One of the biggest challenges with maintaining a growth mindset is overcoming a number of cognitive biases omnipresent in our lives.  As part of my “evangelism” role, I am always looking for ways to improve privacy and security operations to be more effective, efficient, and user-friendly. This can lead to roadblocks and disagreements firmly rooted in the sunk cost fallacy.

What is the sunk cost fallacy? I could go into the whole realm of behavioral economics that form the cognitive bias, but most people can identify it by the common phrase “this is how we’ve always done it”. And one of the reasons it is so hard to overcome is because of the emotional hammer it blows down on the people who may have built the prior system. No matter how one tries to communicate “this is great, and we can make it even better” the listener may feel a severe negative emotional response because of the effort they put into the project. Even if they hear “let’s build on this!”, they may feel “it – and I – wasn’t good enough.”

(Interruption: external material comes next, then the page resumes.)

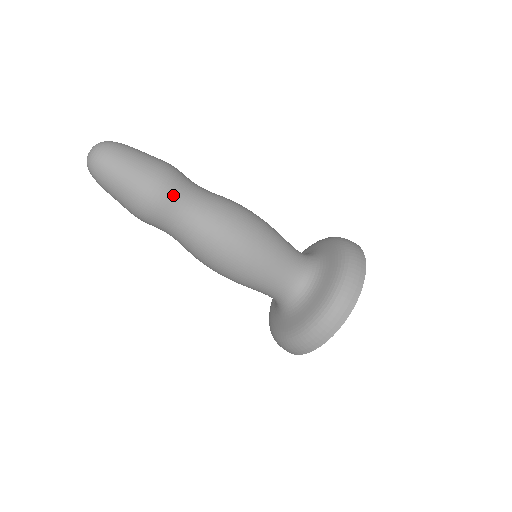
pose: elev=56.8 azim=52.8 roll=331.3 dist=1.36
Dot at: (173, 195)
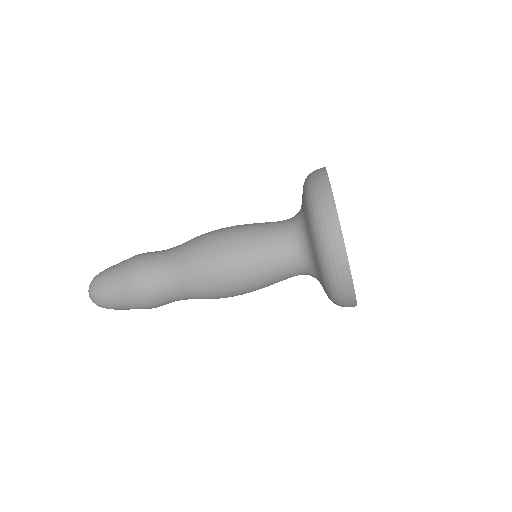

And too many articles on sunk cost fallacy reinforce the negative emotional response by tying sunk cost to bad situations: “useless endeavors”, “bad decisions”, “toxic relationships”, and “failing investments” are the frames of reference used to illustrate the sunk cost fallacy. But the sunk cost fallacy ties can keep us from growing, even if the original creation, investment, or project was the best and most appropriate solution at the time. The challenge, of course, is that time changes. People, governments, laws – they all change over time. Business systems and operation need to mature with those changes, and that means we have to step away from the negative emotional connotations associated with sunk costs and see them for what they are – investments and developments that were valuable to the company and served good purpose, but whose purpose must evolve.


How do you manage this within your teams? What tips do you have to encourage your team to find a growth mindset – and avoid the sunk cost fallacy – while still ensuring everyone feels their work was valued  and that they were valued for past contributions, even if those contributions may become obsolete?